119 Broad Street

 

This week we visit 119 Broad Street, across the street from last week's post on 114 Broad Street. The property was purchased by Morton Waring in 1803 and his house was completed by 1807. Waring had accumulated his wealth as a factor, or a middleman between seller and purchaser of crops and other goods.

However, fortunes change, and Waring found himself in adverse circumstances. He subdivided the property and sold the lot with the house at 119 Broad Street in 1811 to Mordecai Cohen. Cohen added to the property in 1818 when he purchased the lot to the west of the house. Mordecai Cohen was born in Poland in 1763 and later emigrated to the United States. He soon made his fortune in real estate and banking, and he was known to be one of the wealthiest men in Charleston in the 1830s.

Directly across the street from Cohen's mansion was St. Andrews Society Hall at 118 Broad Street, built around 1815 (this Hall burned to the ground during the last great fire of 1861, and the site is now commemorated with a plaque). St. Andrews Society Hall hosted the Marquis de Lafayette during his stay in Charleston in 1825.
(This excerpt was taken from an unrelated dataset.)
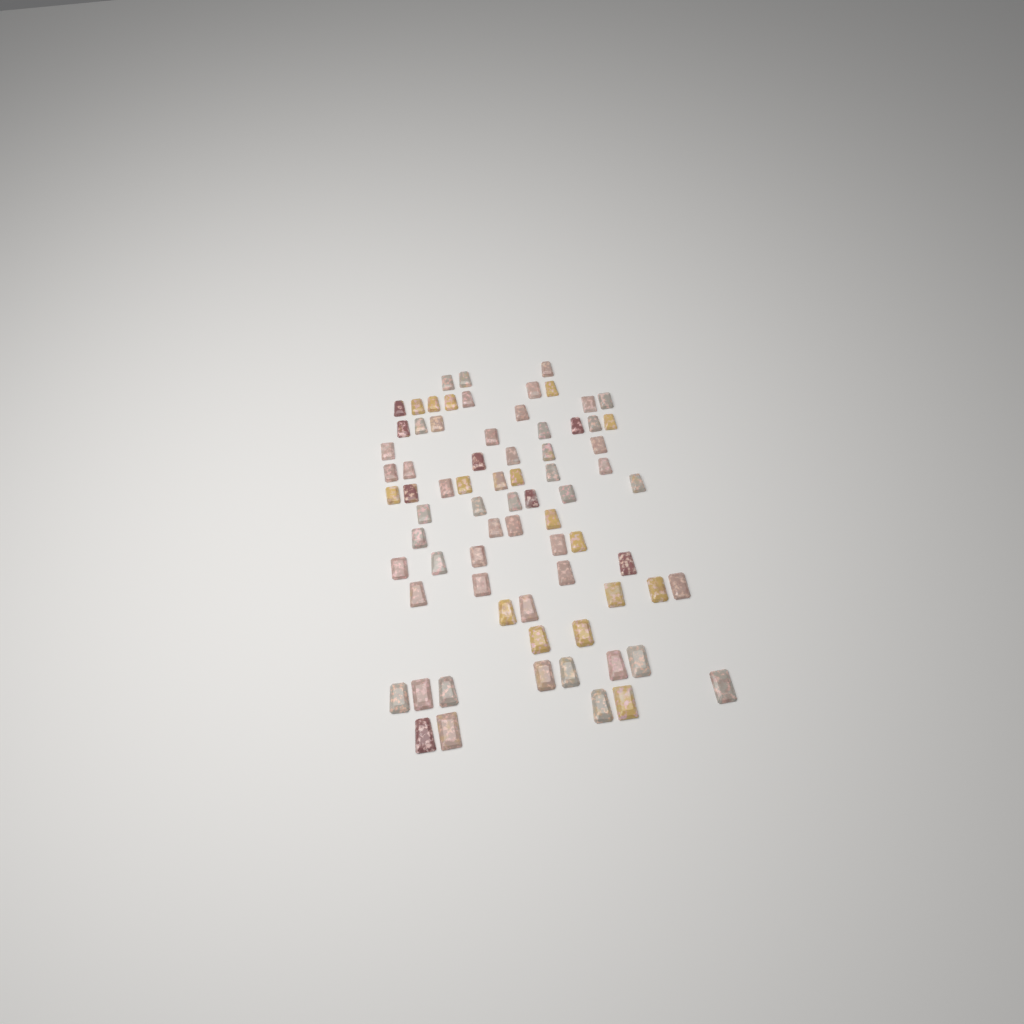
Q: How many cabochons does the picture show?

Lafayette took over a year to tour each of the 24 states of the United States in 1824-1825. He arrived in Charleston on March 15, 1825 and stayed three days here, visiting and being entertained by the Charleston elite. In the digitized collection of Lafayette College in Pennsylvania is an invitation to a banquet in Lafayette's honor to be held at City Hall, March 1825 at 4:00 pm. This dinner must have been quite an elegant affair; we know that Charleston borrowed the gold dinner service belonging to Mordecai Cohen to use at that dinner.

Unfortunately, Cohen later experienced his own financial adversity and sold 119 Broad Street in 1844. The property passed through several owners and in 1957, the Roman Catholic Diocese bought 119 Broad Street for $60,000 to use for office space.

In August 2018, the Catholic Diocese sold 119 Broad for $6,250,000. The house is over 8,000 square feet with a carriage house of over 2,000 square feet. Finally, it appears that 119 Broad will be converted into a magnificent residence again.